5. Methodological Insights and Limitations

• Manual verification is essential: All major CWEval datasets employ hand-reviewed task and oracle design to guarantee both functional appropriateness and security coverage, addressing weaknesses in prior benchmarks (Peng et al., 14 Jan 2025, Li et al., 8 Oct 2025).
• Dynamic oracles outperform static analysis: By executing code, CWEval can evaluate semantic variants missed by rule-based analyzers and reduce false reporting on secure but atypical implementations (Peng et al., 14 Jan 2025).
• Coverage is bounded by manual effort: Current versions of CWEval-bench and similar datasets are limited in CWE/task coverage compared to the full space of security weaknesses (Peng et al., 14 Jan 2025). Extension to new vulnerability classes, languages, or concurrency/side-channel issues awaits automation or further community investment.
• Security training can cause alignment tax: Overly aggressive security alignment (e.g., SafeCoder-style fine-tuning) risks degrading LLM functionality by incentivizing task refusal, not just vulnerability reduction (Peng et al., 14 Jan 2025).
• Static/dynamic tool combinations suggested: No single method uncovers all classes of CWEs.
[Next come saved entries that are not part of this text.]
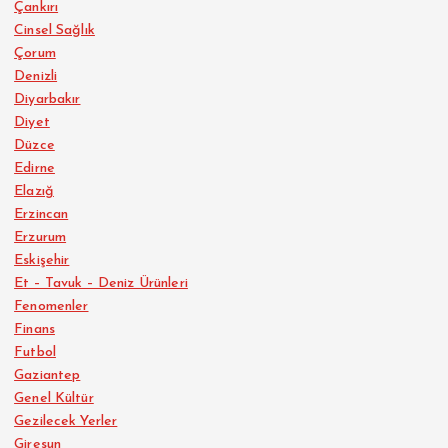
Çankırı
Cinsel Sağlık
Çorum
Denizli
Diyarbakır
Diyet
Düzce
Edirne
Elazığ
Erzincan
Erzurum
Eskişehir
Et – Tavuk – Deniz Ürünleri
Fenomenler
Finans
Futbol
Gaziantep
Genel Kültür
Gezilecek Yerler
Giresun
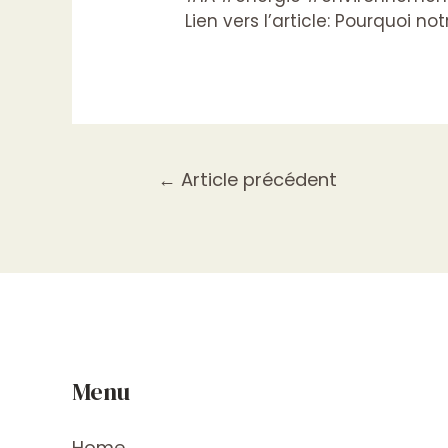
Lien vers l’article:
Pourquoi notr
←
Article précédent
Menu
Home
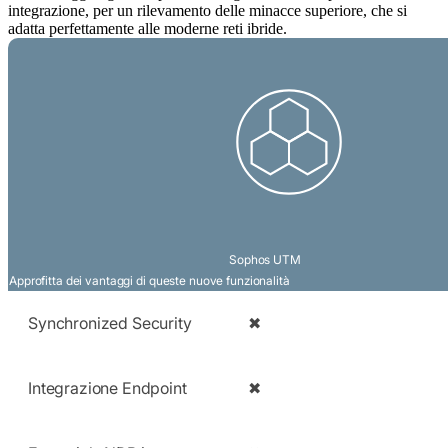
integrazione, per un rilevamento delle minacce superiore, che si
adatta perfettamente alle moderne reti ibride.
Sophos UTM
Approfitta dei vantaggi di queste nuove funzionalità
Synchronized Security
✖
Integrazione Endpoint
✖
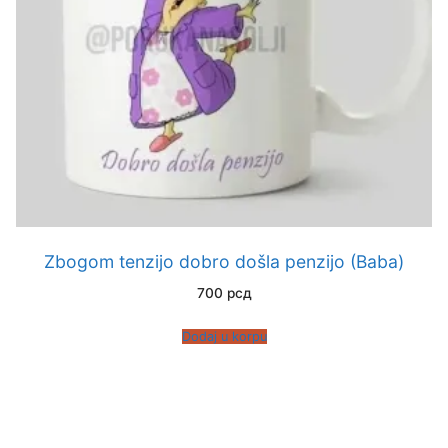
Zbogom tenzijo dobro došla penzijo (Baba)
700
рсд
Dodaj u korpu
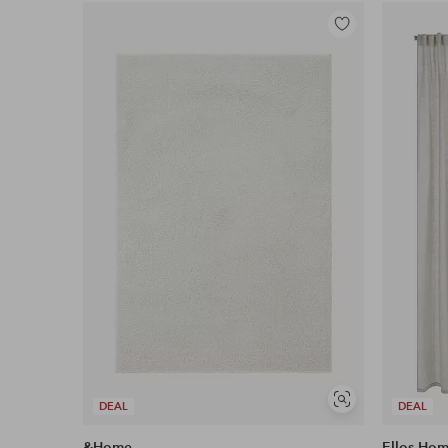
Legg
til
favoritter
Vis
DEAL
DEAL
lignende
&Home
Ellos Ho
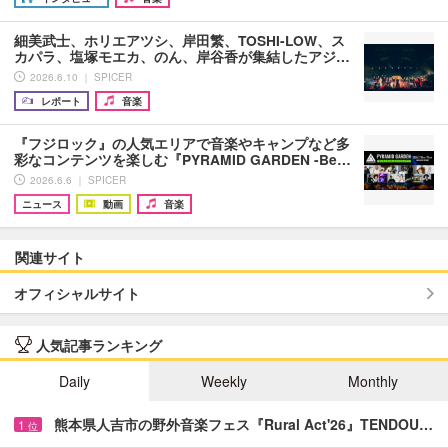
細美武士、ホリエアツシ、岸田繁、TOSHI-LOW、ス
カパラ、塩塚モエカ、のん、岸谷香が集結したアジ…
2026.6.10 ｜ SPICER
レポート
音楽
『フジロック』の人気エリアで音楽やキャンプなど多
彩なコンテンツを楽しむ『PYRAMID GARDEN -Be…
2026.6.6 ｜ SPICER
ニュース
動画
音楽
関連サイト
オフィシャルサイト
人気記事ランキング
Daily
Weekly
Monthly
熊本県人吉市の野外音楽フェス『Rural Act'26』TENDOU…
1
位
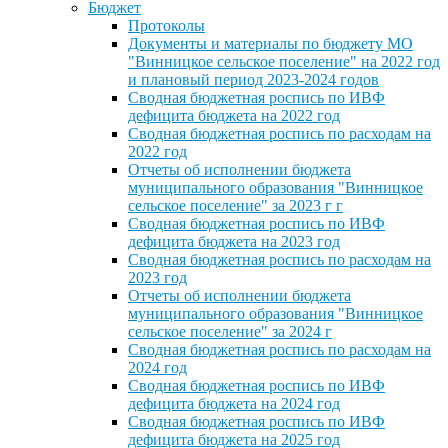
Бюджет
Протоколы
Документы и материалы по бюджету МО
"Винницкое сельское поселение" на 2022 год
и плановый период 2023-2024 годов
Сводная бюджетная роспись по ИВФ
дефицита бюджета на 2022 год
Сводная бюджетная роспись по расходам на
2022 год
Отчеты об исполнении бюджета
муниципального образования "Винницкое
сельское поселение" за 2023 г г
Сводная бюджетная роспись по ИВФ
дефицита бюджета на 2023 год
Сводная бюджетная роспись по расходам на
2023 год
Отчеты об исполнении бюджета
муниципального образования "Винницкое
сельское поселение" за 2024 г
Сводная бюджетная роспись по расходам на
2024 год
Сводная бюджетная роспись по ИВФ
дефицита бюджета на 2024 год
Сводная бюджетная роспись по ИВФ
дефицита бюджета на 2025 год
Synergistic toolchains (e.g., static analyzer + LLM) are advised for comprehensive coverage, with CASTLE Score as a selection criterion (Dubniczky et al., 12 Mar 2025).

6. Broader Implications and Future Directions

• Advancing secure code generation: CWEval’s dynamic, outcome-oriented methodology informs both academic research and industry best practices, providing metrics that force attention on real-world exploitability, not just syntactic compliance (Peng et al., 14 Jan 2025).
• Automated vulnerability mapping and remediation: Machine learning techniques (hierarchical networks, semantic rankers) have begun to automate CVE→CWE conversion and can power tools that prioritize mitigation of high-impact weaknesses (Aghaei et al., 2020, Haddad et al., 2023).
• Integrating with developer workflows: Integration of outcome-driven CWEval evaluations, secure prompt engineering, static/dynamic analyses, and human-in-the-loop annotation form the basis of actionable CI/CD security review—and are recommended as a multilayered defense (Shahid et al., 24 Nov 2025).
• Future expansion: Growth directions include automated oracle/task generation, broader language/framework support, adversarial input testing, coverage-tied metric reporting, and deeper links with security ontologies (e.g., ATT&CK, CAPEC) (Peng et al., 14 Jan 2025, Aghaei et al., 2020).

---

CWEval’s rigorous, executable, and CWE-grounded evaluation paradigm is establishing itself as the reference framework for empirical security assessment of automatically generated code, automated vulnerability mapping, and benchmarking of security analysis tools. Its methodological emphasis on combined functional and security validation, dynamic test oracles, and transparent, reproducible metrics has set a new standard for empirical research in software security evaluation (Peng et al., 14 Jan 2025, Li et al., 8 Oct 2025, Shahid et al., 24 Nov 2025, Aghaei et al., 2020, Haddad et al., 2023, Dubniczky et al., 12 Mar 2025).